Professor George Frynas, Professor of Corporate Social Responsibility and Strategic Management at Middlesex University, discussed CSR and its impacts at a debate held at Middlesex’s Hendon campus, north London, in December. Professor Frynas drew on case studies from his book, Beyond Corporate Social Responsibility, which was published in May 2009. Other contributors included Professor Michael Blowfield, Associate Professor at Middlesex University and Research Fellow at Oxford University, and Visiting Professor of Accountability and CSR, Professor Adrian Henriques, a consultant and writer.
Professor Frynas spoke about factors that limit the positive impact of CSR on stakeholders. He focused on the oil and gas sector, which has a big CSR spend, with some quite sophisticated strategies and initiatives.
He explained that there is a big difference in this sector between environmental and social impact. CSR activities initiated by businesses in the oil and gas sector often have more potential to benefit
the environment than the community. The impact of environmental activities is more easily measured and there are clearer business benefits – for example reducing gas flaring or replacing old equipment - will protect both business costs and reputation.
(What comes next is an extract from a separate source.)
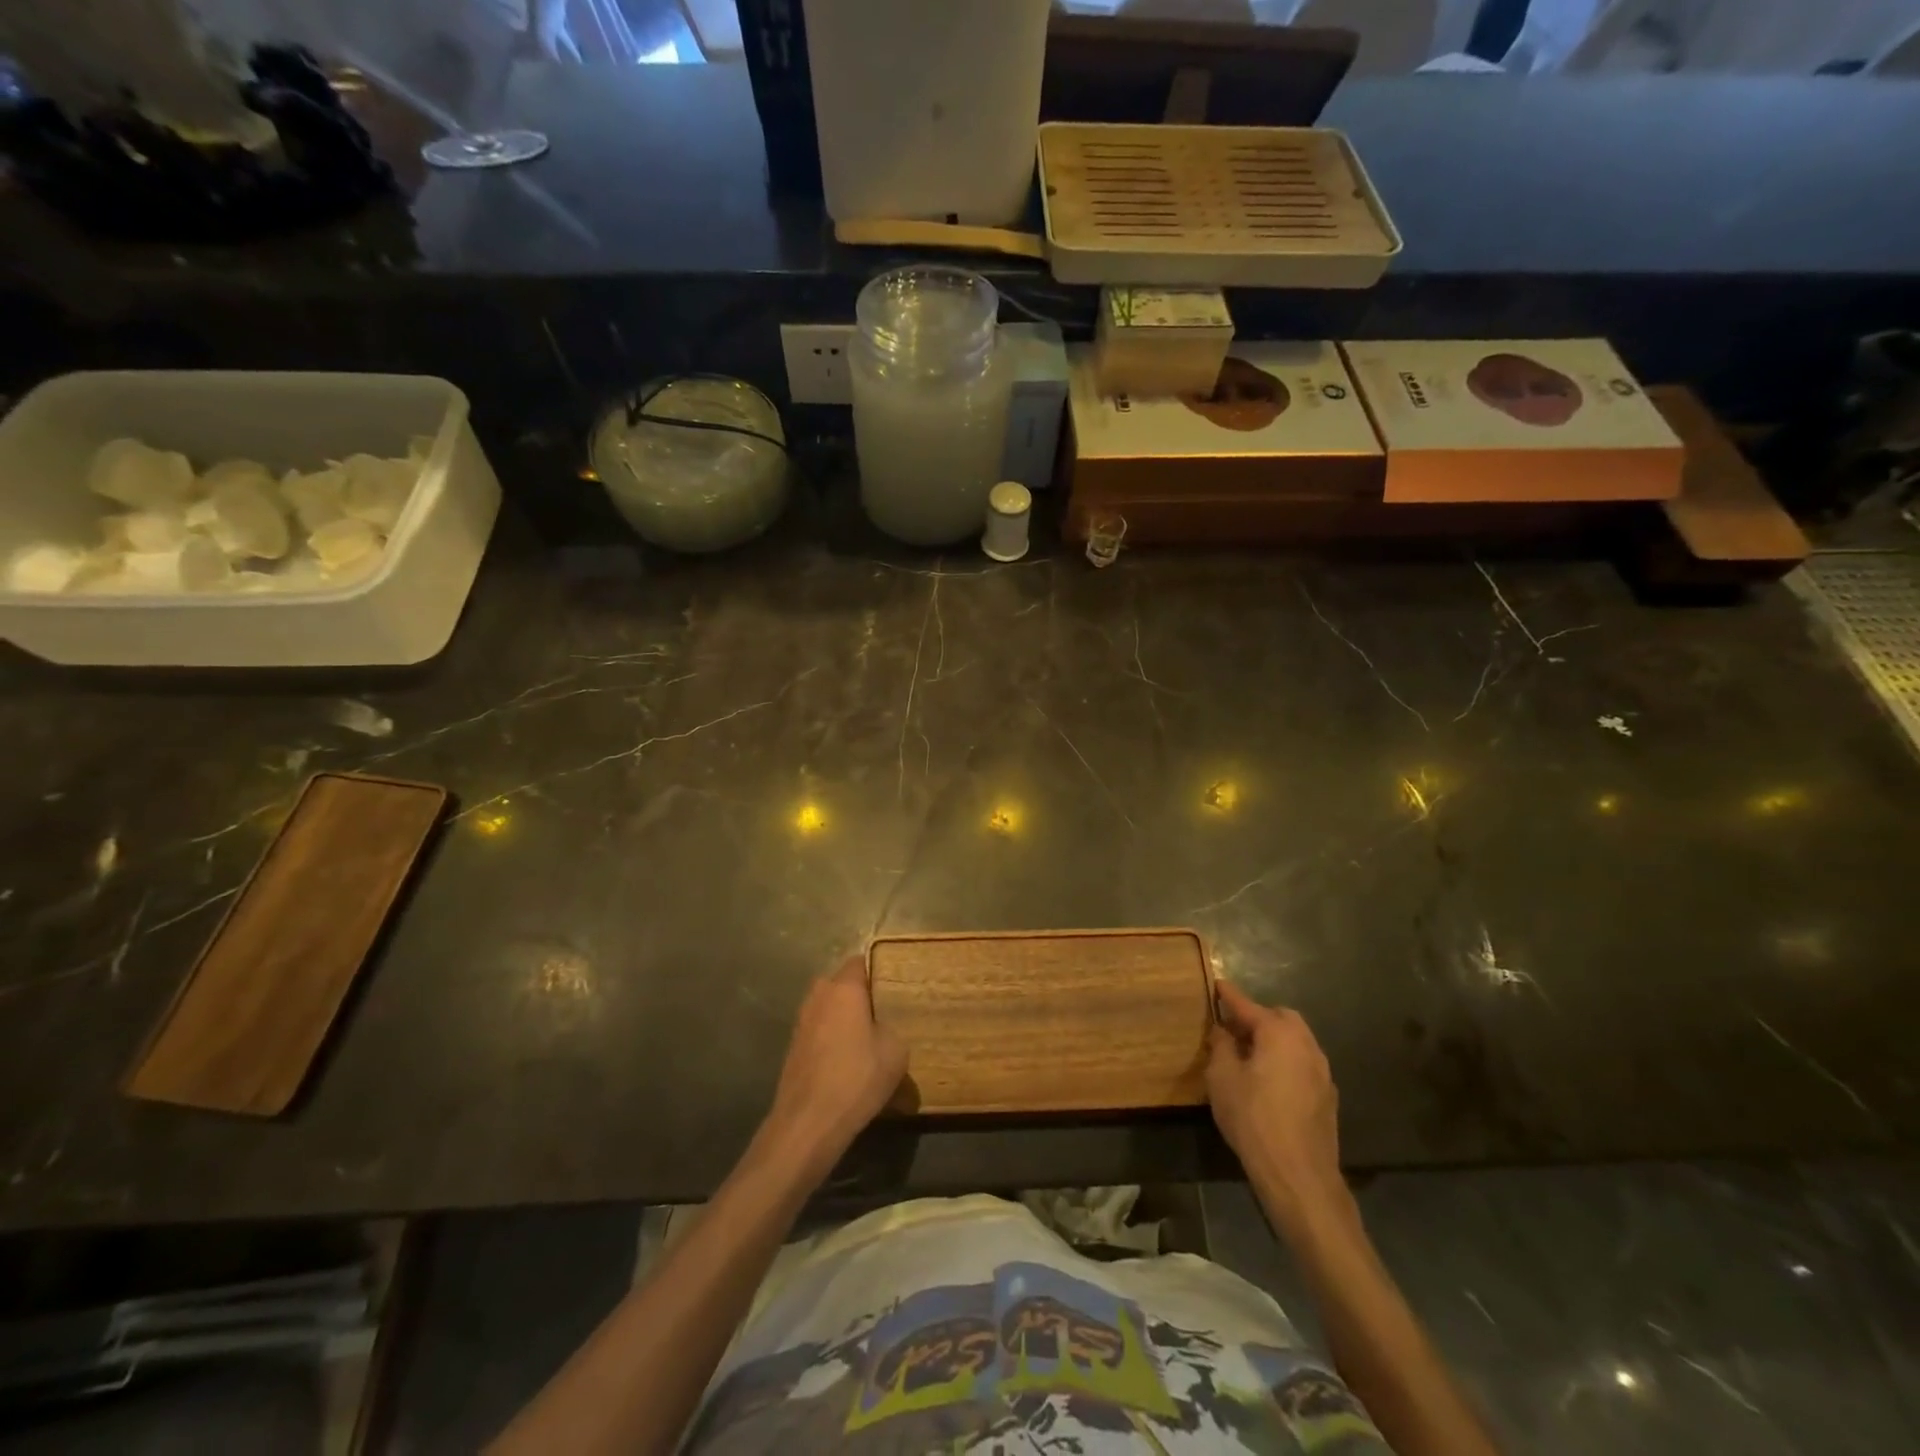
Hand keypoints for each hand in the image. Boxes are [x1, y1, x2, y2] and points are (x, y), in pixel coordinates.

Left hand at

He added that CSR programmes can create many additional benefits to business – they give businesses an opportunity to discover new markets and to introduce business innovations.
Professor Frynas’s book focuses on 20 major oil and gas producing companies, 10 based in developed countries and 10 in emerging markets. He said: “It’s encouraging that businesses in the emerging markets, such as Petrobas of Brazil and Sasol of South Africa, have already developed quite sophisticated CSR policies...it shows they are taking CSR seriously”. Petrobas and Sasol both produce regular reports on greenhouse gas emissions, energy use and other environmental criteria.
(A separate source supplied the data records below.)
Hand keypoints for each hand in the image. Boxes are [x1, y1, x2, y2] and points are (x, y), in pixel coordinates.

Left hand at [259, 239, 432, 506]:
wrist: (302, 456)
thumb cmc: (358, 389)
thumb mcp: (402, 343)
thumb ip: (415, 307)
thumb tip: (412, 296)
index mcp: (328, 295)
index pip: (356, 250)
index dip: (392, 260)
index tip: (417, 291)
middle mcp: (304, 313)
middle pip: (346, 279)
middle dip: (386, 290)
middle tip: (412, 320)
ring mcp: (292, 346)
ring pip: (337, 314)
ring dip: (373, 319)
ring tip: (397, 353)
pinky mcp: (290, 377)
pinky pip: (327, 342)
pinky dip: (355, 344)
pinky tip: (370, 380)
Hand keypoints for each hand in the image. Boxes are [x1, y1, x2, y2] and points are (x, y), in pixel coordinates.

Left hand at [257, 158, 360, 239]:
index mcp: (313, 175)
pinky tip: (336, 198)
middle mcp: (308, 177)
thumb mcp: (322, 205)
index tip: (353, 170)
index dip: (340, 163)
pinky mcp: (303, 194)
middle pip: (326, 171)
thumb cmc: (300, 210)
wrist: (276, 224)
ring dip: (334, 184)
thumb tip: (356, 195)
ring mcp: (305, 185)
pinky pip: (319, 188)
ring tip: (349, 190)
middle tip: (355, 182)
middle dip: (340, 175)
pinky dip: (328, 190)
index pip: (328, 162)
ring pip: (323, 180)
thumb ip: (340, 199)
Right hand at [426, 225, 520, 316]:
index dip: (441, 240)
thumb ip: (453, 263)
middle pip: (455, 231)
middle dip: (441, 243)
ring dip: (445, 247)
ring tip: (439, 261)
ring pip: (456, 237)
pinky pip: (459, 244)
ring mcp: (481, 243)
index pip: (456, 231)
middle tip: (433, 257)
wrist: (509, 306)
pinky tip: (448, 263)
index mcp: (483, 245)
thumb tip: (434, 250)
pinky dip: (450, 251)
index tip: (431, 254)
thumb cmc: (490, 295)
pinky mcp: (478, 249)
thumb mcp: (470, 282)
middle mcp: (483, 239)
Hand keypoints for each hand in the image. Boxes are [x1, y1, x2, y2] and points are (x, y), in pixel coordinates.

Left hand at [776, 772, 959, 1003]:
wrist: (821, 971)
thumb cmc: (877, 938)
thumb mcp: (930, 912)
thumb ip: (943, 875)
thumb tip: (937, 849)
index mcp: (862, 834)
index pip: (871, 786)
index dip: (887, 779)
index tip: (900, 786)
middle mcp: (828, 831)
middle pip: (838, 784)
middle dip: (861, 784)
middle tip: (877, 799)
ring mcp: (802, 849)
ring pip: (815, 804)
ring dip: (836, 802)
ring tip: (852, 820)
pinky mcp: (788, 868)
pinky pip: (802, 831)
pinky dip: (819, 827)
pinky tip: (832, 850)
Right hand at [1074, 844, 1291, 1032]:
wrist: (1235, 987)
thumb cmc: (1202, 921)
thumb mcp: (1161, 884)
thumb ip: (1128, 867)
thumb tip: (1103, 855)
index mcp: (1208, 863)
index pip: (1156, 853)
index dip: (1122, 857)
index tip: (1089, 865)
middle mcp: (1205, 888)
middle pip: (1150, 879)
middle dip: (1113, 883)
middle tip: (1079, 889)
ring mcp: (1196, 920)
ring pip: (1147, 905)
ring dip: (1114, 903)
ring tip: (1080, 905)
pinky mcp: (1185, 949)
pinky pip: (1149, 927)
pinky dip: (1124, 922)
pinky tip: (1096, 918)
Professor Frynas then discussed why many CSR initiatives fail in developing countries, pointing out that businesses often operate in difficult situations, where corruption and conflict can dominate the local culture. He said CSR initiatives were often driven by narrow corporate priorities without much regard for the community context. He gave examples of facilities being built which duplicated existing initiatives and therefore were not really needed or where a facility such as a new hospital was not properly supported with funding for adequate access or supplies.
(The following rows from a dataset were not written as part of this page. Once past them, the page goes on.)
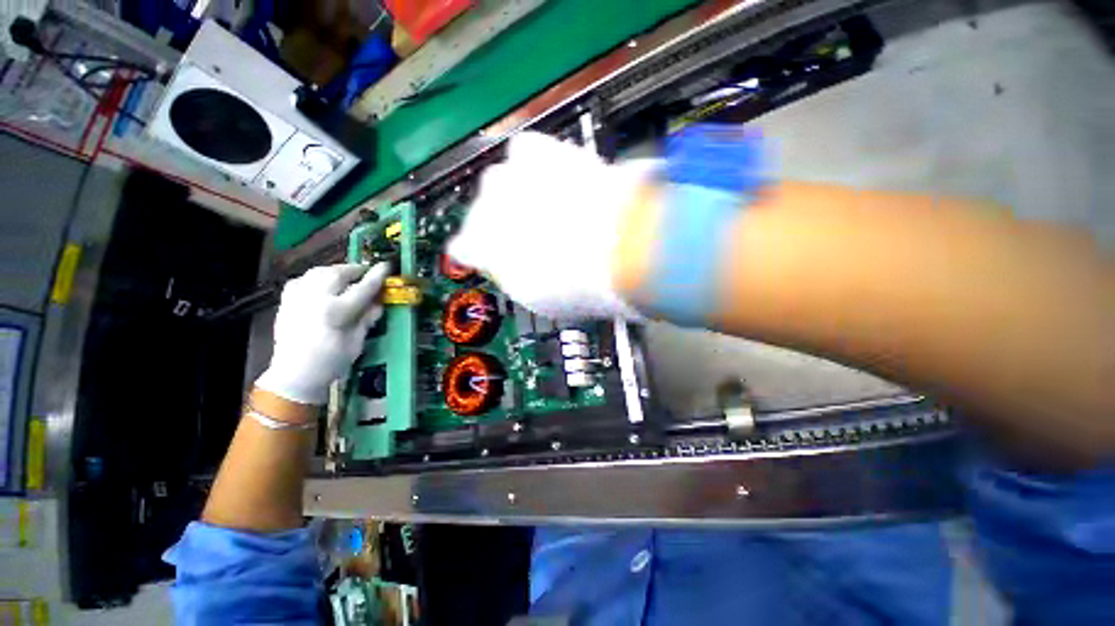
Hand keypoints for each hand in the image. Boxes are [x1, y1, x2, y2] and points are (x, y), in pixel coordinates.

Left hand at [256, 263, 389, 403]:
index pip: (363, 288)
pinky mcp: (287, 301)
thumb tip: (378, 301)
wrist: (294, 374)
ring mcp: (298, 298)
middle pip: (338, 273)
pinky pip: (303, 279)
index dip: (377, 276)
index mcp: (336, 311)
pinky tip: (323, 284)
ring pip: (319, 272)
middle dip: (355, 270)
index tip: (387, 265)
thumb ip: (367, 318)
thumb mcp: (357, 341)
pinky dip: (316, 277)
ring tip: (347, 276)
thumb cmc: (332, 361)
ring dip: (336, 271)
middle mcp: (315, 299)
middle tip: (367, 272)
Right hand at [447, 132, 657, 319]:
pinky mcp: (538, 151)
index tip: (499, 257)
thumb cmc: (576, 286)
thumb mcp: (541, 301)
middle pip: (484, 211)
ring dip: (523, 192)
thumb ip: (519, 280)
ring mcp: (509, 177)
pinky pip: (528, 151)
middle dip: (507, 222)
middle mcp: (484, 208)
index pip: (464, 247)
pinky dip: (541, 162)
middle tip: (539, 235)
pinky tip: (559, 176)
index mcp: (479, 249)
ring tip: (554, 207)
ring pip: (503, 181)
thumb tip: (522, 271)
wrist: (613, 249)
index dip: (483, 252)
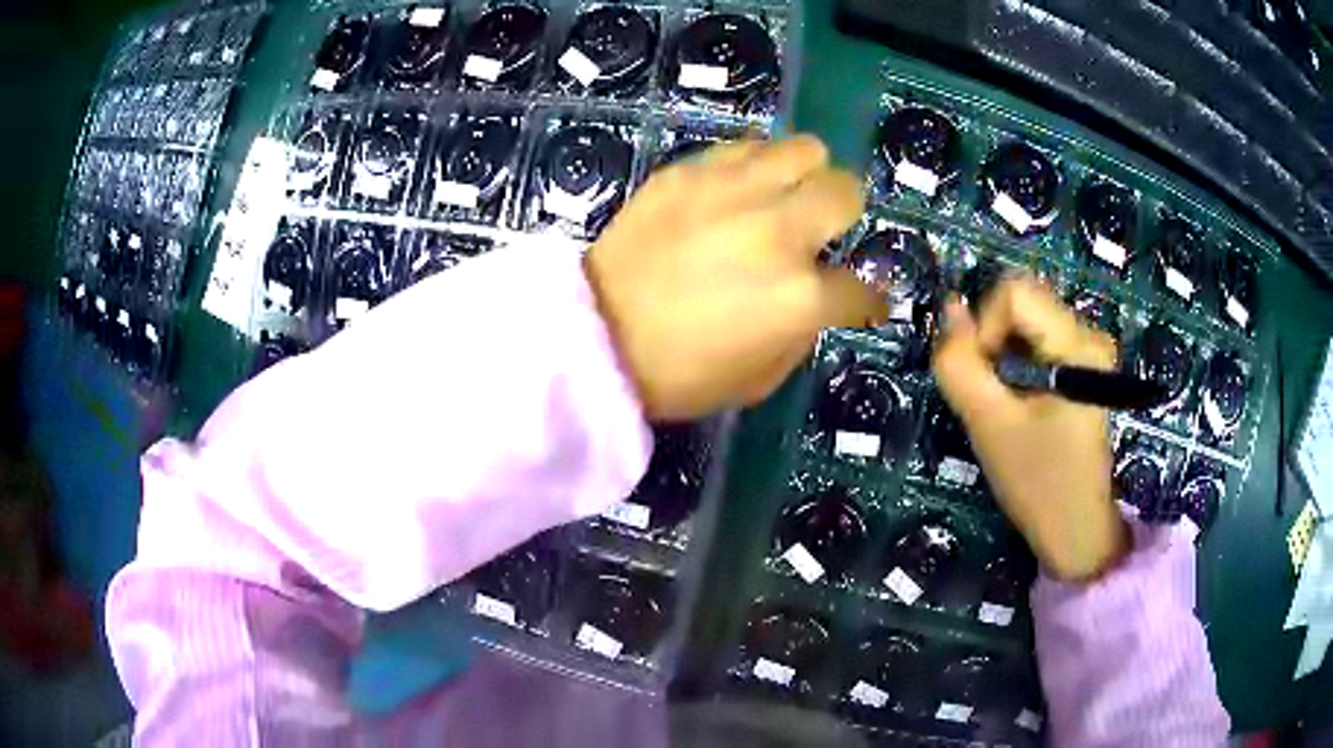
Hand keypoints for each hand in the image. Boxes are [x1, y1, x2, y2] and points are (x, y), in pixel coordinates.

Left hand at [585, 135, 884, 420]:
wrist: (595, 339)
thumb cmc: (679, 373)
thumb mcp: (760, 378)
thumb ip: (804, 330)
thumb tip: (819, 298)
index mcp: (800, 299)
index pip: (863, 287)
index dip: (869, 297)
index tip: (862, 298)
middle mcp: (778, 232)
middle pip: (846, 191)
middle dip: (847, 212)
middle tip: (822, 227)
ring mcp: (732, 193)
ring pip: (804, 150)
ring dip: (806, 174)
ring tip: (784, 194)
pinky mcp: (689, 173)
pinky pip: (746, 148)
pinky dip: (756, 167)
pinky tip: (739, 189)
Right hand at [932, 276, 1127, 581]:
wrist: (1077, 529)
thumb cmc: (1039, 484)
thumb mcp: (988, 426)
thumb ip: (959, 364)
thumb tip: (949, 307)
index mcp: (1077, 344)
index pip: (1013, 293)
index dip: (985, 328)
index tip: (988, 380)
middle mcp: (1090, 333)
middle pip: (1021, 302)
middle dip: (994, 342)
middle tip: (995, 396)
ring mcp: (1090, 348)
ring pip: (1026, 320)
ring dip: (1003, 355)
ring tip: (1008, 405)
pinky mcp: (1085, 364)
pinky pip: (1038, 339)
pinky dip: (1017, 363)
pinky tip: (1021, 402)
Professor Blowfield then spoke, stressing that in order to assess the true impact of CSR, key measurement criteria should include lasting and significant change, outcomes not outputs, consequences not coincidences. “We need more facts and figures about on-the-ground impact”, he said. CSR is now much more integrated into company processes than in the past, when CSR was often viewed as a mainly philanthropic or charitable activity. This change in attitude has resulted in some positive knock-on effects on business functions – for example many businesses have introduced ‘responsible buyer’ programmes – but there is still a lack of solid information about what CSR initiatives have achieved for the communities they are intended to benefit.
Professor Henriques then spoke about measuring impact. He pointed out that CSR was only one aspect of a company’s whole impact – social, environmental, economic - and suggested approaching CSR reports with caution. “They only reflect that element of the company’s performance, not the whole picture,” he warned.
Professor Frynas said: “I don’t think there’s enough cynicism about CSR reports...there have been many studies on financial performance and CSR but there is a lack of meaningful studies”.
“It’s not really about the money, it’s about how you implement the spend”, he concluded, pointing out that CSR tends to focus on micro-level effects. By paying more attention to macro-level effects such as the impact of economic or political factors, businesses will stand a better chance of creating successful and sustainable CSR programmes.